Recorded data
*** Block opens ***

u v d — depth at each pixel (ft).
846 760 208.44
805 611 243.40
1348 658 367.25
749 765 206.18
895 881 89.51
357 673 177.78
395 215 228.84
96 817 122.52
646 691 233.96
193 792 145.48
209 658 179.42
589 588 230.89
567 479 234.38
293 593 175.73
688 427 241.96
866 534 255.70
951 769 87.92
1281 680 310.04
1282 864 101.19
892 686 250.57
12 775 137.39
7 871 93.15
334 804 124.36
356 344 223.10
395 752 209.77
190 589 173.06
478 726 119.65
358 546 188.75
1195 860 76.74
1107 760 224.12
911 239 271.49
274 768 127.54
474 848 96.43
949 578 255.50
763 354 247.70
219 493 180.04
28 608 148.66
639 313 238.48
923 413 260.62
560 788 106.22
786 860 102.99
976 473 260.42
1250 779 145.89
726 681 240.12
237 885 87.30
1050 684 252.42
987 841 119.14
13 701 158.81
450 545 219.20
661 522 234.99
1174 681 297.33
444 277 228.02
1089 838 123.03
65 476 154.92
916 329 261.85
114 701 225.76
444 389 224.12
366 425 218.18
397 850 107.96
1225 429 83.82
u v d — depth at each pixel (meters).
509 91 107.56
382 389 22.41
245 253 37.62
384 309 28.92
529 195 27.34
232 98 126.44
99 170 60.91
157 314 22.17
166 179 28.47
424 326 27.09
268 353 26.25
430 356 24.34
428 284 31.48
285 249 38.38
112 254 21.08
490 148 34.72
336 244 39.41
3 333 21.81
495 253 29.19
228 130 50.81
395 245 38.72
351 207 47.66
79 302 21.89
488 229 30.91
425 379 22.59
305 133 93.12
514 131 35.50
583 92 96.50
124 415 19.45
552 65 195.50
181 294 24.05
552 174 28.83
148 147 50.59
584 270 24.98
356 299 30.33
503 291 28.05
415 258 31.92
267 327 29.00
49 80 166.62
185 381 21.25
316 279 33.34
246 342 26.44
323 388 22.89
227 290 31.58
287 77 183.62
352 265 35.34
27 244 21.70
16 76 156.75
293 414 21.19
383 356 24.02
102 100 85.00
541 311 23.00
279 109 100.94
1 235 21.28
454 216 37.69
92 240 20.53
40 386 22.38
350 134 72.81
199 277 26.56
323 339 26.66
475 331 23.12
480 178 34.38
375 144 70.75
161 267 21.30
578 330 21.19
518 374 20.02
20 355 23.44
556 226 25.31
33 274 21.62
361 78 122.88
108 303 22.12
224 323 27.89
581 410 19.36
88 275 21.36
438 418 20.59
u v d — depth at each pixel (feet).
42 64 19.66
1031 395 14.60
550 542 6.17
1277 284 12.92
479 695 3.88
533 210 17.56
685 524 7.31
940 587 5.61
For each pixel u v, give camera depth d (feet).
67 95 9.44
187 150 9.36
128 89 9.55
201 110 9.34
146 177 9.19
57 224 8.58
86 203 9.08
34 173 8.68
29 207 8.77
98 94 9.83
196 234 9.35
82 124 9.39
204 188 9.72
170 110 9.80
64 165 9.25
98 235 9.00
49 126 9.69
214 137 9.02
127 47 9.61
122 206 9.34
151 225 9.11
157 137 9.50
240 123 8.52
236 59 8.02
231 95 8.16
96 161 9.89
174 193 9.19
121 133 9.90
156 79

*** Block closes ***

### EXERCISE DESCRIPTION
Please return every line from the first one in the records above down to the line containing "323 388 22.89", including both, exactly as written and nothing more.

### RESPONSE BELOW
u v d — depth at each pixel (ft).
846 760 208.44
805 611 243.40
1348 658 367.25
749 765 206.18
895 881 89.51
357 673 177.78
395 215 228.84
96 817 122.52
646 691 233.96
193 792 145.48
209 658 179.42
589 588 230.89
567 479 234.38
293 593 175.73
688 427 241.96
866 534 255.70
951 769 87.92
1281 680 310.04
1282 864 101.19
892 686 250.57
12 775 137.39
7 871 93.15
334 804 124.36
356 344 223.10
395 752 209.77
190 589 173.06
478 726 119.65
358 546 188.75
1195 860 76.74
1107 760 224.12
911 239 271.49
274 768 127.54
474 848 96.43
949 578 255.50
763 354 247.70
219 493 180.04
28 608 148.66
639 313 238.48
923 413 260.62
560 788 106.22
786 860 102.99
976 473 260.42
1250 779 145.89
726 681 240.12
237 885 87.30
1050 684 252.42
987 841 119.14
13 701 158.81
450 545 219.20
661 522 234.99
1174 681 297.33
444 277 228.02
1089 838 123.03
65 476 154.92
916 329 261.85
114 701 225.76
444 389 224.12
366 425 218.18
397 850 107.96
1225 429 83.82
u v d — depth at each pixel (meters).
509 91 107.56
382 389 22.41
245 253 37.62
384 309 28.92
529 195 27.34
232 98 126.44
99 170 60.91
157 314 22.17
166 179 28.47
424 326 27.09
268 353 26.25
430 356 24.34
428 284 31.48
285 249 38.38
112 254 21.08
490 148 34.72
336 244 39.41
3 333 21.81
495 253 29.19
228 130 50.81
395 245 38.72
351 207 47.66
79 302 21.89
488 229 30.91
425 379 22.59
305 133 93.12
514 131 35.50
583 92 96.50
124 415 19.45
552 65 195.50
181 294 24.05
552 174 28.83
148 147 50.59
584 270 24.98
356 299 30.33
503 291 28.05
415 258 31.92
267 327 29.00
49 80 166.62
185 381 21.25
316 279 33.34
246 342 26.44
323 388 22.89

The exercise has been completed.